Record excerpts:
------------------------------------------------------------------------

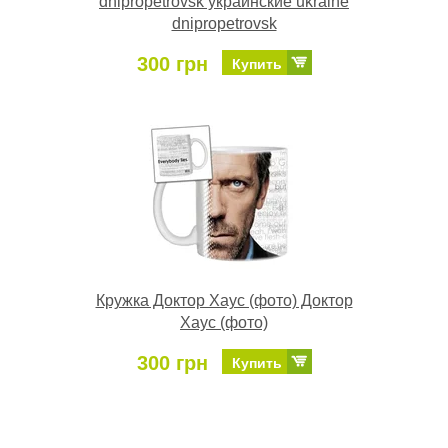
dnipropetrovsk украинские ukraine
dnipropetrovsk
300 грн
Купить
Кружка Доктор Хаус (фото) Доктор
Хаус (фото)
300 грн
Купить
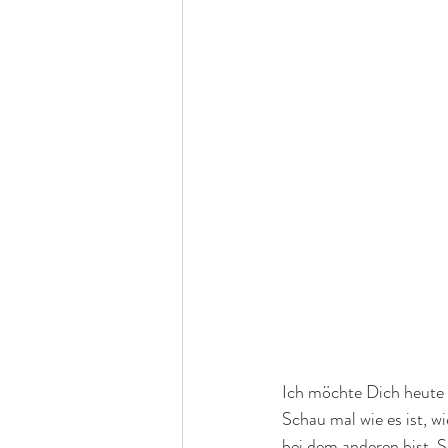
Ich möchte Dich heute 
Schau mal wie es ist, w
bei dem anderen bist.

------------------------------------------------------------------------

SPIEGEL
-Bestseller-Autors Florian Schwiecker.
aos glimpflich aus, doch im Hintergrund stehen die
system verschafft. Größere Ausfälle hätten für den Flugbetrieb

------------------------------------------------------------------------

Work request: Only the lines starting at the one that includes "dnipropetrovsk украинские ukraine" and ending at the one that includes "bei dem anderen bist." should be retyped, exactly, from the records above; no pictures.

Solution:
dnipropetrovsk украинские ukraine
dnipropetrovsk
300 грн
Купить
Кружка Доктор Хаус (фото) Доктор
Хаус (фото)
300 грн
Купить
Ich möchte Dich heute 
Schau mal wie es ist, w
bei dem anderen bist.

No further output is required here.